▶ Passage to read:
= = =

Edward Leroy Beard (December 9, 1939 – January 15, 2023) was an American professional football player.

Early life and education
Beard was born in Chesapeake, Virginia, on December 9, 1939. A 1959 graduate of Oscar F. Smith High School in South Norfolk, Virginia, Beard was an All-American and also State Heavyweight Wrestling Champion in 1957 when his high school, Oscar F. Smith, did not have a wrestling team;
the only time this has ever been accomplished by a wrestler. In 1960 Beard completed his post-graduate year at the Staunton Military Academy, where he was a standout football player. Beard played two years of college football at Tennessee before joining the Army, where he was selected Outstanding Player on the Army football team.

National Football League
Drafted by the San Francisco 49ers in 1964, Beard was a special teams captain and middle linebacker; during his eight years with the team, San Francisco won the NFC West three years in a row. Beard won the Len Eshmont award in 1971 and was the first special teams captain in NFL history. After his career was cut short by injuries, Beard served as linebackers coach for the 49ers and New Orleans Saints, and later became defensive coordinator for the Detroit Lions.

= = =

▶ Action item: In the passage about Edward Leroy Beard, which award did Beard win in 1971?

= = =

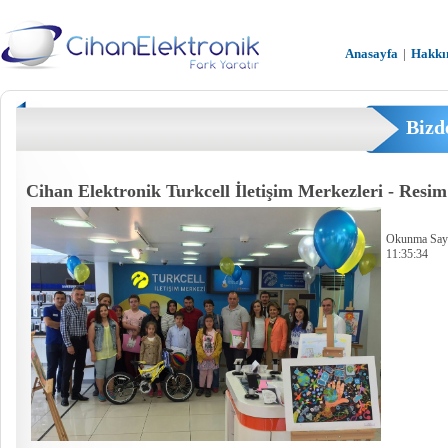
Anasayfa
|
Hakkı
Bizd
Cihan Elektronik Turkcell İletişim Merkezleri - Res
Okunma Sayıs
11:35:34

= = =

▶ Written answer: The Len Eshmont award.